National Park Service | Documenting the Place
"Alaskan Canneries often succumb to the ravages of weather, arson or neglect. The cannery at South Naknek represents a rare exception and retains a considerable amount of historical, architectural and cultural significance."
Jennifer Pederson Weinberger | Cultural Resources Program Manager | National Park Service Alaska Regional Office
The National Park Service’s Alaska Regional Office and Katmai National Park and Preserve have actively assisted with this project. The Alaska Regional Office has provided technical assistance to the NN Cannery History Project since its inception in 2015. Initial fieldwork started in summer 2016 resulted in the completion of a Building Inventory and Assessment of the site’s 50-plus buildings.
In 2017, project historians identified the cannery’s most historically significant structures.

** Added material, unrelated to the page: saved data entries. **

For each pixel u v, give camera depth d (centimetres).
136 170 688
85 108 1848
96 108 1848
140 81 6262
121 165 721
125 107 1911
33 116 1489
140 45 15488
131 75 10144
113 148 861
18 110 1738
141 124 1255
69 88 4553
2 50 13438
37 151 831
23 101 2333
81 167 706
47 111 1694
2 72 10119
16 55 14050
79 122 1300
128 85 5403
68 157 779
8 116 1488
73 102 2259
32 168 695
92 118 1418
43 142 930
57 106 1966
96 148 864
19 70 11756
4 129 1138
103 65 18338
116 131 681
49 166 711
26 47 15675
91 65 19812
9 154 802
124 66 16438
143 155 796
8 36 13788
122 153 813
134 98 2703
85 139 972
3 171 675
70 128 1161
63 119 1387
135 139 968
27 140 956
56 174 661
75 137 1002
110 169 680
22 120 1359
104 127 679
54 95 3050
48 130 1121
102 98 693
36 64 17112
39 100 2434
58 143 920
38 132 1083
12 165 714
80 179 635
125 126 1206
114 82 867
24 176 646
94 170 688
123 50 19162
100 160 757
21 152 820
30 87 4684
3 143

In addition to an archaeological survey of the site to further understand the Indigenous story and to determine if the property should be nominated under criterion D, fieldwork in August 2017 collected Alaska Historic Resource Survey data, conducted interviews with former cannery workers, and consult with local residents about the project at the South Naknek Library.
According Jennifer Pederson Weinberger, Cultural Resource Program Manager at the Alaska Regional Office, “the cannery at south Naknek retains a considerable amount of historical, architectural, and cultural significance, and this project would contribute to the documentation and preservation of that information.”
As the project moves into 2018, the NN Cannery Project Team is working with Katmai National Park and Preserve, located 30 miles upriver from South Naknek, to develop interpretive programming on cannery life and culture, while efforts to connect the NN Cannery to national historic maritime sites, such as Fisherman’s Wharf in San Francisco, continue.